Educação continuada para o crescimento econômico

Carlos Eduardo Gomes*

24 Agosto 2018 | 06h00

Nas últimas décadas, o crescimento econômico brasileiro tem sido inconstante e volátil, pontuado por períodos curtos de alta ou de baixa, tipificando os chamados “voos de galinha”, jargão utilizado com frequência pelos agentes econômicos. As séries históricas em relação ao PIB demonstram a dificuldade e o desafio que temos enfrentado para manutenção de uma taxa de crescimento robusta e sustentável.

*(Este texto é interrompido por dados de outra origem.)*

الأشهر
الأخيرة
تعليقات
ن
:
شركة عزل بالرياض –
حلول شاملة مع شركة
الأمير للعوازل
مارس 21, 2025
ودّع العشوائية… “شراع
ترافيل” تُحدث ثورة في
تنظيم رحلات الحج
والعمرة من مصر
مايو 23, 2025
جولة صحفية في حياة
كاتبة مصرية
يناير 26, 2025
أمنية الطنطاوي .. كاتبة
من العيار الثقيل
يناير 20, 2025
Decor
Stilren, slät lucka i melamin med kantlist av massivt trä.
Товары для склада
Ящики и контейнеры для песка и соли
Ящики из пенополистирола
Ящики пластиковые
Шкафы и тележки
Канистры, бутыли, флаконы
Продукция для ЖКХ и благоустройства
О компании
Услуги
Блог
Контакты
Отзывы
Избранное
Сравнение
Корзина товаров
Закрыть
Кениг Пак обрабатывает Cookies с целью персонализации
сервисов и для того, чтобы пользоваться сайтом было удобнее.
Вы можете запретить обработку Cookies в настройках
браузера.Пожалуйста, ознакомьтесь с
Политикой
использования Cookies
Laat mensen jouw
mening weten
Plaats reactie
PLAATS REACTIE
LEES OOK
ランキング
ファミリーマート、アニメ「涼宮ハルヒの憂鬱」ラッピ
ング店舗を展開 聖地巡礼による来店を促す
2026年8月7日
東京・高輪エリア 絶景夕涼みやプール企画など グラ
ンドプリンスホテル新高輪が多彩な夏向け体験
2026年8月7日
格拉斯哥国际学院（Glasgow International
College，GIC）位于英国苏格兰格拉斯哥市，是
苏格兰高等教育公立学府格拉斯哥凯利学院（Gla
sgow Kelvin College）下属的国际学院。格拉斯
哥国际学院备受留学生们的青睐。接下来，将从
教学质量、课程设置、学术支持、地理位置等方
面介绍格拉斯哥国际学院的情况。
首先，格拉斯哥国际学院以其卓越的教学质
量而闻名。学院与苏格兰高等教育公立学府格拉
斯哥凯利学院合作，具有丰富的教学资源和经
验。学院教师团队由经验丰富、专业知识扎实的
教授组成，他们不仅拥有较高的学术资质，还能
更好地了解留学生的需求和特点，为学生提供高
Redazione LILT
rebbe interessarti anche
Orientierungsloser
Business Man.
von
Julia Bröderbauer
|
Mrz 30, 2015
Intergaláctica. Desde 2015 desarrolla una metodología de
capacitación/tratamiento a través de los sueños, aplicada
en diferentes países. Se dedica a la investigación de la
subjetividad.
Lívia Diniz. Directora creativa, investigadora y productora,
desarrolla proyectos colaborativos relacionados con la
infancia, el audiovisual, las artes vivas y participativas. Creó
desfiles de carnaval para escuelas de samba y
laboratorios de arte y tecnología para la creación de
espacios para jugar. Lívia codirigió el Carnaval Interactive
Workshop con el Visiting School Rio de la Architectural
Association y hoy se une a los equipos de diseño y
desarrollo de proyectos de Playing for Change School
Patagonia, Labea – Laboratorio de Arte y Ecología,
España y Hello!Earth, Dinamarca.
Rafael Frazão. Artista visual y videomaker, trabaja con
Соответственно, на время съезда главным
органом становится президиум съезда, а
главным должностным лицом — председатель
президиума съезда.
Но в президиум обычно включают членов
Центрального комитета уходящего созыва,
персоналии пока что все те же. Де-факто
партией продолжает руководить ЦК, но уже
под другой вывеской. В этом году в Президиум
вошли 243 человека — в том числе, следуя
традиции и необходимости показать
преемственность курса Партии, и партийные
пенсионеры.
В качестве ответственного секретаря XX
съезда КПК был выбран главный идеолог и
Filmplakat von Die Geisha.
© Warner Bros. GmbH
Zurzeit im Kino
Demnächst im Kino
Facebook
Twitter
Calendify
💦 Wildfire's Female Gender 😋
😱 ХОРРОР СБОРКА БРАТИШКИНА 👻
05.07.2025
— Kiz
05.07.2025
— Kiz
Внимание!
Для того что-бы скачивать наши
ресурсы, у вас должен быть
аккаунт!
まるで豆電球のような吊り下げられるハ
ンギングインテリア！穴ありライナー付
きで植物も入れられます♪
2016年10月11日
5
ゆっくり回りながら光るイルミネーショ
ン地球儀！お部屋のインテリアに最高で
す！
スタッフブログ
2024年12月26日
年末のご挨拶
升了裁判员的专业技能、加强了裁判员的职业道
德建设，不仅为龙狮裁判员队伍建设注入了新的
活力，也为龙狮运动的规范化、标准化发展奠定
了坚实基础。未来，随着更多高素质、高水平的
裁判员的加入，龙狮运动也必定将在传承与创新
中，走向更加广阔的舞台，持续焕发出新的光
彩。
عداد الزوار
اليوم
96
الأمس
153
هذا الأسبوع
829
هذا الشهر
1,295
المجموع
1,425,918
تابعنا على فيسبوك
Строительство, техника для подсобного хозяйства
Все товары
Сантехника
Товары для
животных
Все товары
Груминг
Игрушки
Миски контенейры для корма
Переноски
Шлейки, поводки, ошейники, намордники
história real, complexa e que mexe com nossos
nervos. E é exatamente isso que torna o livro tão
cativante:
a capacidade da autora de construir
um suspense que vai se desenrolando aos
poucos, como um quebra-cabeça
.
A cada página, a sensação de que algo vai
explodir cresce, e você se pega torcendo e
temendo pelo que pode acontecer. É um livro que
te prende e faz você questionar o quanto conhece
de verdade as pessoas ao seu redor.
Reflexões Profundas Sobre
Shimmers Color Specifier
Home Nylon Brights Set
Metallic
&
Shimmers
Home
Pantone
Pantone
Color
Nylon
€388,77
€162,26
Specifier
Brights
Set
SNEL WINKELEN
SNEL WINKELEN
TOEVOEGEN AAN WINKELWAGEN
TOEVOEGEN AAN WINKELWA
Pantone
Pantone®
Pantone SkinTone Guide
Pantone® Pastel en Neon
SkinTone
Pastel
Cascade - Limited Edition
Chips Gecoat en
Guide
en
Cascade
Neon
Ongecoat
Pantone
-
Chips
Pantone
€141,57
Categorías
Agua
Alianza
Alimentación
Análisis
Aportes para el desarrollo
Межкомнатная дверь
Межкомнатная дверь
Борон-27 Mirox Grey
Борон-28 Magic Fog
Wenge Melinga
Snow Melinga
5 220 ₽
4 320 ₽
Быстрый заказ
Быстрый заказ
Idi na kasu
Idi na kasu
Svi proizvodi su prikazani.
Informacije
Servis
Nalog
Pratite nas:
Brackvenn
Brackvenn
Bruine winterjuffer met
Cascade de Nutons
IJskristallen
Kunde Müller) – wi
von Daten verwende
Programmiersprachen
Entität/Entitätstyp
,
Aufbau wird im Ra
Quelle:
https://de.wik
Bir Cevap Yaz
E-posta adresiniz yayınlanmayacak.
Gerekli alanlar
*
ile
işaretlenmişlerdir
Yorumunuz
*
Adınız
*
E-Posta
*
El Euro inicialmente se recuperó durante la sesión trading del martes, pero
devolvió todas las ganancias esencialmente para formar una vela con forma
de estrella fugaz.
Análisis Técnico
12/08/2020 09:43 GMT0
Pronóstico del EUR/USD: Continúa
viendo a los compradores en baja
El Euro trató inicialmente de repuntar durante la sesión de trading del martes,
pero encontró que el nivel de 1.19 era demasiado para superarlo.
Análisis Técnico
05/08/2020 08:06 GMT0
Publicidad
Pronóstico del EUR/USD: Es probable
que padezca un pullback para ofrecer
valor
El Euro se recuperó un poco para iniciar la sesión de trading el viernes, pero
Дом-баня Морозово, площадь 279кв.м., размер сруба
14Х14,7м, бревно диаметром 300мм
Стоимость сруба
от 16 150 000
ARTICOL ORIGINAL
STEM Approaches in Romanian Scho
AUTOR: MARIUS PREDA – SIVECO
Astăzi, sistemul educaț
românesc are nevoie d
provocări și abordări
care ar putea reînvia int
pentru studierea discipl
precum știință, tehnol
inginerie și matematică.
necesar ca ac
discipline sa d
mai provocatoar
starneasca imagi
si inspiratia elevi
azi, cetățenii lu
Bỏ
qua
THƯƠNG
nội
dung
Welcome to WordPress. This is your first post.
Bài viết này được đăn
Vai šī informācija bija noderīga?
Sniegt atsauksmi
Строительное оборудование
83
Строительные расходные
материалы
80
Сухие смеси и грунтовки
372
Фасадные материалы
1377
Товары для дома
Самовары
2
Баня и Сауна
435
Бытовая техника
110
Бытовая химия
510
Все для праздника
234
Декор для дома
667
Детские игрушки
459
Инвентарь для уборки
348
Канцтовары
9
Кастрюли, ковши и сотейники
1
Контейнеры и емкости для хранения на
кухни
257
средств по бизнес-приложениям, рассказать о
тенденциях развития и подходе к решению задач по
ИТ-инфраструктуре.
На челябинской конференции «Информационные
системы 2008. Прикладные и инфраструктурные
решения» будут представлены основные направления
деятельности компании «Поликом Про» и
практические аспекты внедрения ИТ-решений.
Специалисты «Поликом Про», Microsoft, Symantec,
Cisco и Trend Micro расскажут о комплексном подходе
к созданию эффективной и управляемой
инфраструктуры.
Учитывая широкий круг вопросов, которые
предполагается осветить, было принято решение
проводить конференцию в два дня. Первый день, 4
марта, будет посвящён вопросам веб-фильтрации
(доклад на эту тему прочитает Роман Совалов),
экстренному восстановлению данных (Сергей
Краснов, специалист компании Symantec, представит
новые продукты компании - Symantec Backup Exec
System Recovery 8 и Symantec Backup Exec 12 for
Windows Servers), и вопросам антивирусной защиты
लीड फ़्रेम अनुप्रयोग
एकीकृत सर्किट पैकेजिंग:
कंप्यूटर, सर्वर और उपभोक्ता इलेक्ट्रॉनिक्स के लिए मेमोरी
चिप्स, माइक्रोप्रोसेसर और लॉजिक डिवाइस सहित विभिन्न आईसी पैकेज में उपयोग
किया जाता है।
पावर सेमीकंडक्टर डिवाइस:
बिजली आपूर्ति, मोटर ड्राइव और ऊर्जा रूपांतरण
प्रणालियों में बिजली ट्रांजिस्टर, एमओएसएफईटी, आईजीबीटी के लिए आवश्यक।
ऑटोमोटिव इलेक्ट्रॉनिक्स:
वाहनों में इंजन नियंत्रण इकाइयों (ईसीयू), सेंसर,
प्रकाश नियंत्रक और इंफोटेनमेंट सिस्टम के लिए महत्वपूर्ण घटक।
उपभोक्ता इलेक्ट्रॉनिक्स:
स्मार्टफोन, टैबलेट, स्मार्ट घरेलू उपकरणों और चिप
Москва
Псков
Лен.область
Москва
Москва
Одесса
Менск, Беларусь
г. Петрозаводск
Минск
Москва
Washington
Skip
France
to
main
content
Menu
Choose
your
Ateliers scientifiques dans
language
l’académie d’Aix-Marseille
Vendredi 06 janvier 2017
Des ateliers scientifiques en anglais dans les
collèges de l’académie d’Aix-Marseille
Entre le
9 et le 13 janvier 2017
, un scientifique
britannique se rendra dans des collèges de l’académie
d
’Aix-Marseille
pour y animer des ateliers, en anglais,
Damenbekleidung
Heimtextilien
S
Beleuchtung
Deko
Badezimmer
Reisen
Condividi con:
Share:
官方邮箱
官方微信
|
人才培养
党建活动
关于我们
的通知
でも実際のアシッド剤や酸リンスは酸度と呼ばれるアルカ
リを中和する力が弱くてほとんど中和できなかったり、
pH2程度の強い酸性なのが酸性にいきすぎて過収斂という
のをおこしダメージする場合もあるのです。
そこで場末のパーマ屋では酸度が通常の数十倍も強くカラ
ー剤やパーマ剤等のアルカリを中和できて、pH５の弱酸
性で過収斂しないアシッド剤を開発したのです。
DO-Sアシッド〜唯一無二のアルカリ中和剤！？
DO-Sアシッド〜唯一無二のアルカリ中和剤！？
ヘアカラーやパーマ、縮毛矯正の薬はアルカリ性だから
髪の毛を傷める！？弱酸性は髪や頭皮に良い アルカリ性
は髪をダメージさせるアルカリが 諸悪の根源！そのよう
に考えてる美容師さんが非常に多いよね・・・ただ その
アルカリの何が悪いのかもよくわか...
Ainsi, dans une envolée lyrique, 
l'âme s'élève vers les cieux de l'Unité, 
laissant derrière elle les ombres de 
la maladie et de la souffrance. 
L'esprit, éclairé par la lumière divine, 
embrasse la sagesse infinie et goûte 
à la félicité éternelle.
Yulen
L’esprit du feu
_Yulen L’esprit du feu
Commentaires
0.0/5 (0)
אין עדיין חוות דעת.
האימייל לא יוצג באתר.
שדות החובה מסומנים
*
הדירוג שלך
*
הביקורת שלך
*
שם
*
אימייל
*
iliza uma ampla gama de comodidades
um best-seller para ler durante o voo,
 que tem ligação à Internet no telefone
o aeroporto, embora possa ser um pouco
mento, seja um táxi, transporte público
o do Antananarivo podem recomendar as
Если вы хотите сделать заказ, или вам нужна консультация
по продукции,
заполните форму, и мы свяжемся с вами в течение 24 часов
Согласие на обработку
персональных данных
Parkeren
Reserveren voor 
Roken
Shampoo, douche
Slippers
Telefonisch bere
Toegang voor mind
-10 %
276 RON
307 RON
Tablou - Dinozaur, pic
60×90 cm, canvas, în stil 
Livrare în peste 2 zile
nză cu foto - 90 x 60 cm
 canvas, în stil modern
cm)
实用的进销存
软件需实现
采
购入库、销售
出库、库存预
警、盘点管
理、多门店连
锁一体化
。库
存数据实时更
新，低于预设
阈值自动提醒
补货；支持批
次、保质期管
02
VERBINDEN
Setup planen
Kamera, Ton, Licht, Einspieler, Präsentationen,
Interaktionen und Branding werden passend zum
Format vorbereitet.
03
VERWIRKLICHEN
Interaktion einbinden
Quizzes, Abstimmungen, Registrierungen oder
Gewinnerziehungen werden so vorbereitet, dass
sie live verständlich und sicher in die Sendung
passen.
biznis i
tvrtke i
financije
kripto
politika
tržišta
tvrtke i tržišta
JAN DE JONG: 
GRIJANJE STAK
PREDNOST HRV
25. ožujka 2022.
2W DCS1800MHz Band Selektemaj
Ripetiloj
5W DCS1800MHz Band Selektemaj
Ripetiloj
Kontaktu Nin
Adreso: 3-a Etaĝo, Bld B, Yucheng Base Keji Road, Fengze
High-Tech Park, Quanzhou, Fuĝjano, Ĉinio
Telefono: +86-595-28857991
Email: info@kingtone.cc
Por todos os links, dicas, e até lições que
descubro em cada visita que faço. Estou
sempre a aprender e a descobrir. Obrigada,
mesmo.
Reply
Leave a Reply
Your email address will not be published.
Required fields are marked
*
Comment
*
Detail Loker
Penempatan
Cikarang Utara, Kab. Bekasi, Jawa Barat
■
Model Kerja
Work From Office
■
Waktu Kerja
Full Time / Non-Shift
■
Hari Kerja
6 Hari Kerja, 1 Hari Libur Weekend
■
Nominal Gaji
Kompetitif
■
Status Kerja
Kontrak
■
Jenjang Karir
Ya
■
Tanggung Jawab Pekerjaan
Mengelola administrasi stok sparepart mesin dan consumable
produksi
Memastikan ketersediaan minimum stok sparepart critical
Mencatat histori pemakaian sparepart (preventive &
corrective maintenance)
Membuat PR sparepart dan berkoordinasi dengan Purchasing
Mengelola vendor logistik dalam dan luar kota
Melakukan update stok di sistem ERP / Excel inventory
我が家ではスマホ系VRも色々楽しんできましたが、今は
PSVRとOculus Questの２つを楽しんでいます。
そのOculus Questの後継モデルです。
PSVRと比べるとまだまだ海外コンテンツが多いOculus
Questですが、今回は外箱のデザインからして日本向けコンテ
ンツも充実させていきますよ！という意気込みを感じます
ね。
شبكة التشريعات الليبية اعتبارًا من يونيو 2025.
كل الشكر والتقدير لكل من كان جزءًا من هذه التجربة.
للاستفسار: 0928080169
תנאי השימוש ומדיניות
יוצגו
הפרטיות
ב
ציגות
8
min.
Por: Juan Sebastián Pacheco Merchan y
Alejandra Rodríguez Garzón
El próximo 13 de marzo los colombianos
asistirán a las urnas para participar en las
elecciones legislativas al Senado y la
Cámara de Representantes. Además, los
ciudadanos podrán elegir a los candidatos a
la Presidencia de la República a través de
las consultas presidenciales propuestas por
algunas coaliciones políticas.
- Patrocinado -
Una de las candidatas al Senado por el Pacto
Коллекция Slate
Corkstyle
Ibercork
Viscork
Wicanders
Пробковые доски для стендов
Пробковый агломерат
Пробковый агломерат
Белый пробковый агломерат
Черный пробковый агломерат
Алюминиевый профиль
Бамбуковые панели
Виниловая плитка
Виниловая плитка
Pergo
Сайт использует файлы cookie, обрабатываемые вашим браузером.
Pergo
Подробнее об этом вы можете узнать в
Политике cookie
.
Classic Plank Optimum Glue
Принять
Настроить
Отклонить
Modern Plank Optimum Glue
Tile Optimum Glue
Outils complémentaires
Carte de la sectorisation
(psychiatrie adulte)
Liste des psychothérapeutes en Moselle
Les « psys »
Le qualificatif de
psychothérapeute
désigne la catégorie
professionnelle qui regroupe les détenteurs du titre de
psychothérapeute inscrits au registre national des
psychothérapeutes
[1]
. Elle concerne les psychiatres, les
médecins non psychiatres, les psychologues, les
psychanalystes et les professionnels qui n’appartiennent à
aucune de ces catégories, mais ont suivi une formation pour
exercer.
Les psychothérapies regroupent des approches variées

Diversos fatores afetam o desempenho da economia, tais como os itens regulatórios e as políticas públicas, que influenciam na eficiência e no peso do Estado sobre a economia, a transparência e previsibilidade das regras de negócios, a capacidade de investimento público e privado, a infraestrutura, além de outros fatores associados como o déficit fiscal, taxa de juros, complexa estrutura de impostos e tributos, burocracia, estímulos e incentivos para o empreendedorismo e iniciativa privada, nível de consumo das famílias etc.

Adicionalmente, também somos afetados por fatores externos, como preços de commodities, acordos comerciais entre países e blocos econômicos, questões climáticas, conflitos e crises mundiais, dentre outros, e que de forma pontual impactam os negócios, mas que por si só não podem ser citados como justificativas consistentes para as dificuldades estruturais da economia, que predominante são de nossa responsabilidade e não de agentes externos.

A capacidade econômica de um país depende fortemente da competitividade das organizações para a concretização de negócios nos mercados interno e externo, e este é um fator relevante que gostaria de pontuar neste texto. A competitividade das organizações e, por conseguinte, do país é reflexo de um complexo sistema.

No primeiro nível ou camada de análise, os fatores mencionados nos parágrafos anteriores são os mais óbvios e visíveis. Porém, ao aprofundarmos nas camadas mais centrais, poderemos observar que a qualidade da formação dos cidadãos, em termos educacionais, culturais e profissionais são componentes primordiais que forjam e modelam, na essência, o poder competitivo de uma nação.

Obviamente que na raiz da formação das pessoas a muito já debatida fraca qualidade do ensino público, nos níveis fundamental e médio, salvo raras exceções, acarreta em gaps importantes no processo de formação da cidadania e da qualificação dos profissionais, e muito provavelmente este aspecto seja o mais relevante de todos os nossos desafios.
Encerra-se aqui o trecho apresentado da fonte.